Equity markets were modestly lower during the holiday-shortened week amid signs that the US economy is losing steam.
For the week, the DJIA advanced 0.69% while the S&P 500 slipped 0.06%. The tech-heavy Nasdaq declined by 1.08% on the week. International markets were modestly higher last week as the MSCI ACWI Ex USA index gained 0.10%. Small company stocks, represented by the Russell 2000, gave back 2.66%. Fixed income, represented by the Bloomberg Barclays Aggregate, had a strong week (up 0.49%) as rates declined across all time periods. As a result, the 10 YR US Treasury closed at a yield of 3.30% (down ~25bps from the previous week’s closing yield of 3.55%). Gold prices broke through a psychological resistance level last week to close at $2,002/oz. Oil (WTI) prices jumped higher to finish at $80.70/barrel as OPEC+ surprised the market with a 1.6 million barrel per day output cut.
The U.S. economy started 2023 off strong, with many Wall-Street economists calling for positive real GDP growth upwards of 3%. However, the Atlanta Fed GDPNow model now shows the U.S. economy forecasting Q1 real growth of only 1.5%, down from 3.5% two weeks ago. A sharp drop in the ISM manufacturing and nonmanufacturing PMIs, and a larger-than-expected decline in job openings in February were just some of the economic data misses last week.

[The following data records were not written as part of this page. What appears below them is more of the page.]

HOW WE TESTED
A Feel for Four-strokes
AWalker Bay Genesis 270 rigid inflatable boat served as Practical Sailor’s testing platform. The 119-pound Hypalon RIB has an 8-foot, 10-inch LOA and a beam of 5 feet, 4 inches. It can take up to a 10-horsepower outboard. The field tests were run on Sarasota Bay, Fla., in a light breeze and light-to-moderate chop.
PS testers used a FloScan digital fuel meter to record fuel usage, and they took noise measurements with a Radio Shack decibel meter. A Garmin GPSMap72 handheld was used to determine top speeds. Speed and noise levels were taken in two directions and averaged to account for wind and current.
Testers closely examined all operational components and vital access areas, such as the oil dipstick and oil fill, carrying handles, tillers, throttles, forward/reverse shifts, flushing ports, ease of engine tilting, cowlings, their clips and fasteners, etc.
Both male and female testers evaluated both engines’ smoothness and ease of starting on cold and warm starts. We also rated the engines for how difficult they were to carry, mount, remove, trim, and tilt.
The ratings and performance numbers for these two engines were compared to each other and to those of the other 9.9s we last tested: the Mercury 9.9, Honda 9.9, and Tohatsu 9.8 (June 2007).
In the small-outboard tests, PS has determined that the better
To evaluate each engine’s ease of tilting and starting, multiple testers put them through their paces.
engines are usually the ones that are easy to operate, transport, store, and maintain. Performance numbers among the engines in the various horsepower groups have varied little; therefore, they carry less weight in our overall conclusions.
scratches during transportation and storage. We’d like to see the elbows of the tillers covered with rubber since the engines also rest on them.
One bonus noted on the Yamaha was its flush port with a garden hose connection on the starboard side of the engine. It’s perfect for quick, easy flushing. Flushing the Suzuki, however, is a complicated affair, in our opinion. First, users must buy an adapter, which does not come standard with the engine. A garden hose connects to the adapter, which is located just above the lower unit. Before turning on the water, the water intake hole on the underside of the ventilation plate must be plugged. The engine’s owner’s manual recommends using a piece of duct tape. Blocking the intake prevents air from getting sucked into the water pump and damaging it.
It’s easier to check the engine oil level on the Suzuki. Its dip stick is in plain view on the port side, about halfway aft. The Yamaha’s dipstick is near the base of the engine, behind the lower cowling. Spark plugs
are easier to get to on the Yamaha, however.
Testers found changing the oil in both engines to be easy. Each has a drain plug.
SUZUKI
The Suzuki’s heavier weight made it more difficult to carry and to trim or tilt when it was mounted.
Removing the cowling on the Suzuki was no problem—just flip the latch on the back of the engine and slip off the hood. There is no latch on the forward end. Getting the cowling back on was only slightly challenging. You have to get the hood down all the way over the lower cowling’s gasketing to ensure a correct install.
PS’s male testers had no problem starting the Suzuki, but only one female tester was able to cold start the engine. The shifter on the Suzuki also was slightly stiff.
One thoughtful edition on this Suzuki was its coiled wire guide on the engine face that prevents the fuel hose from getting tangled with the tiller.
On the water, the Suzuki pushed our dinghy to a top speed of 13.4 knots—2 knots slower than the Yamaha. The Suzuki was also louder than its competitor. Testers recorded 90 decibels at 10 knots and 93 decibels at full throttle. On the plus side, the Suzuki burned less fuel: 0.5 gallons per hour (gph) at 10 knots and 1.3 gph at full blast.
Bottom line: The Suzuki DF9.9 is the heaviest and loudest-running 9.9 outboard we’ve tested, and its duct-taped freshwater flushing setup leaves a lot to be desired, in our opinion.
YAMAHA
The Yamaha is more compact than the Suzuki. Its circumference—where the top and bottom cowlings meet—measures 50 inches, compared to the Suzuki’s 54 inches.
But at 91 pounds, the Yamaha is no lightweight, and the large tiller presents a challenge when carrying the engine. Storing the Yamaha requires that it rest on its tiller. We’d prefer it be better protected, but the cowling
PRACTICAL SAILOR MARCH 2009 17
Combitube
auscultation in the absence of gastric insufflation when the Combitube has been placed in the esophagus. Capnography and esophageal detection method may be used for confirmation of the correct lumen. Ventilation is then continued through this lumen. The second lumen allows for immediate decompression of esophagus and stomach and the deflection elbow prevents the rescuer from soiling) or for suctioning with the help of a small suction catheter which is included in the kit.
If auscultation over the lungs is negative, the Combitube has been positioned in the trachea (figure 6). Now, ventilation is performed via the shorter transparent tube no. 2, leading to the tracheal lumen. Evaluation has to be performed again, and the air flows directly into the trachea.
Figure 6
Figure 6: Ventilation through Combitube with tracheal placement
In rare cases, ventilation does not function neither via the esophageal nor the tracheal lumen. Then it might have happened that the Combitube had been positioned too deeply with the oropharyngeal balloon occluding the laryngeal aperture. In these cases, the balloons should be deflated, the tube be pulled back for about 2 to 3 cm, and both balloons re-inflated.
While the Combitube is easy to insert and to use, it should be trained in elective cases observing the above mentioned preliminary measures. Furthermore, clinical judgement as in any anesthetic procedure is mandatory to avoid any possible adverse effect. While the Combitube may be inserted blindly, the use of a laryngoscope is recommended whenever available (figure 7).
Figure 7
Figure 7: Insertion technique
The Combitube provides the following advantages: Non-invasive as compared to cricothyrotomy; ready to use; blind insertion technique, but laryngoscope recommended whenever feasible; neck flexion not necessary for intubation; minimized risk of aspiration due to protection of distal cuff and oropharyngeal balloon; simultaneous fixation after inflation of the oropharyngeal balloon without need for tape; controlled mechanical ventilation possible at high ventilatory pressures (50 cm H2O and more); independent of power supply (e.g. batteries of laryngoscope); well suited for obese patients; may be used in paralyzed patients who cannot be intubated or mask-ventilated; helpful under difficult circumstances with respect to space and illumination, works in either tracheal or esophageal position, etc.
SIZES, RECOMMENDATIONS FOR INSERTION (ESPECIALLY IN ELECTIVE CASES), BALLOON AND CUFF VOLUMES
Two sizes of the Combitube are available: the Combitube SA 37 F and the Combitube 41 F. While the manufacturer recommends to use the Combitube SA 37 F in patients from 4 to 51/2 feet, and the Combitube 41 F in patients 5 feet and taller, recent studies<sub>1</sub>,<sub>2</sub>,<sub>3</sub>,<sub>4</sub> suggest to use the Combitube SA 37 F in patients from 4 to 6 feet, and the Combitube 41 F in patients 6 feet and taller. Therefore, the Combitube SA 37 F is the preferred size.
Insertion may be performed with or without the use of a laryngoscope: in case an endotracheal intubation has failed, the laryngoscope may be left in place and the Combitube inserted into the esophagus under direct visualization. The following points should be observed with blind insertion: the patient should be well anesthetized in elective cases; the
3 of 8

Earnings season will kick off this week with several reports from the banking and consumer discretionary sectors. The financial reports and follow-up commentary from the banking sectors will be closely watched given the fallout from the SVB and Signature Bank failures a few weeks ago. Other important economic data releases this week include reports on inflation (both CPI and PPI) and retail sales for the month of March.